The common practice of treating biodegradable materials with persistent chemicals also rankles Braungart because it increases the amount of hazardous waste generated. Notably, 20 million metric tons of painted wood generated annually around the world is classified as hazardous and discarded, he says.
The problem is that wood paints are not designed with the environment in mind, he says: Paint company chemists have given no thought to what happens when the wood reaches the end of its useful life. Braungart’s solution is to redesign the products from the outset without the use of problematic chemicals.
While Braungart argues that commercial opportunities for fully recyclable products are abundant, he is frustrated that companies—including chemical firms—instead spend a big chunk of their money making poor quality processes more efficient. “If you have got a waste problem from making a product, then it is a low quality product,” he says. Rather than improve the efficiency of that poor process the manufacturer should look to replace it, he argues.
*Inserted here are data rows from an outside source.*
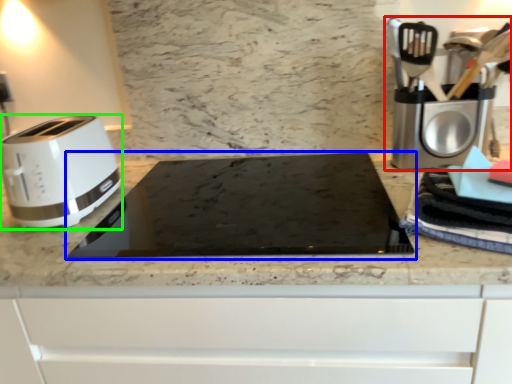
Question: Estimate the real-world distances between objects in this image. Which object is closer to coffee machine (highlighted by a red box), home appliance (highlighted by a blue box) or toaster (highlighted by a green box)?

Choices:
 (A) home appliance
 (B) toaster

Answer: (A)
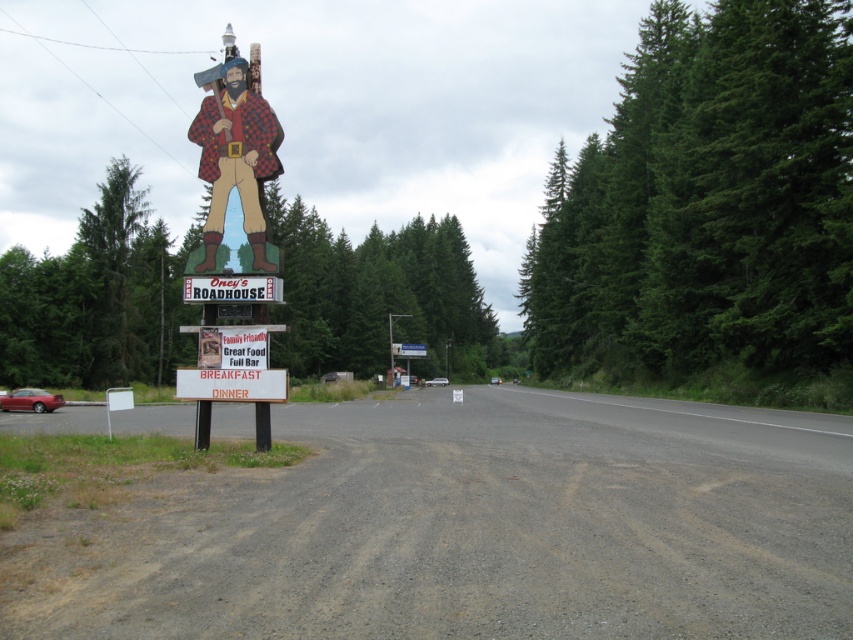
Question: Is wooden carved figure at center bigger than matte red sign at center?

Choices:
 (A) yes
 (B) no

Answer: (A)

Question: Where is wooden carved figure at center located in relation to white plastic sign at center in the image?

Choices:
 (A) below
 (B) above

Answer: (B)

Question: Which of the following is the farthest from the observer?

Choices:
 (A) (219, 132)
 (B) (189, 282)

Answer: (A)

Question: Which point is closer to the camera?

Choices:
 (A) white plastic sign at center
 (B) matte red sign at center

Answer: (B)

Question: Can you confirm if wooden carved figure at center is smaller than white plastic sign at center?

Choices:
 (A) no
 (B) yes

Answer: (A)

Question: Which point is closer to the camera?

Choices:
 (A) wooden carved figure at center
 (B) white plastic sign at center
 (C) matte red sign at center

Answer: (C)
And the $70 billion-per-year environmental services sectors, which includes environmental auditors and reporting agencies, is a major hindrance to change because it helps hazardous waste-generating processes to stay in place, Braungart maintains. “They have the staff, the budgets, and the protocols in place. The money should instead be spent on innovation.”
Another problem is that leading chemical producers and users, such as AkzoNobel, BASF, Bayer, and Unilever, increasingly are run by administrators, not chemists with a keen understanding of innovation, Braungart says. “They don’t truly know what innovations they have. Scientists have to recover these leading positions.” Braungart points to BASF’s 2011 replacement of chemist Juergen Hambrecht as chairman with Kurt Bock, a finance expert with a completely different mindset.
When it comes to world leaders, though, Braungart expects that President Trump will have a bigger impact on sustainability issues than former President Obama. When Obama came to power, everyone interested in the environment leaned back and waited for the government to take action, he says.
“Now they know they can’t wait for the government,” Braungart says of Trump. “Scientists understand it’s up to them to make a change.”
Although it’s possible Trump could be a catalyst for sustainability, it has already taken more than a decade for C2C just to reach the foothills of adoption. Braungart says this is not an issue for him or his C2C thesis. He is in it for the long haul. “Real changes need time,” he says. “Look at Declaration of Human Rights and the right for women to vote. They took 150 years.”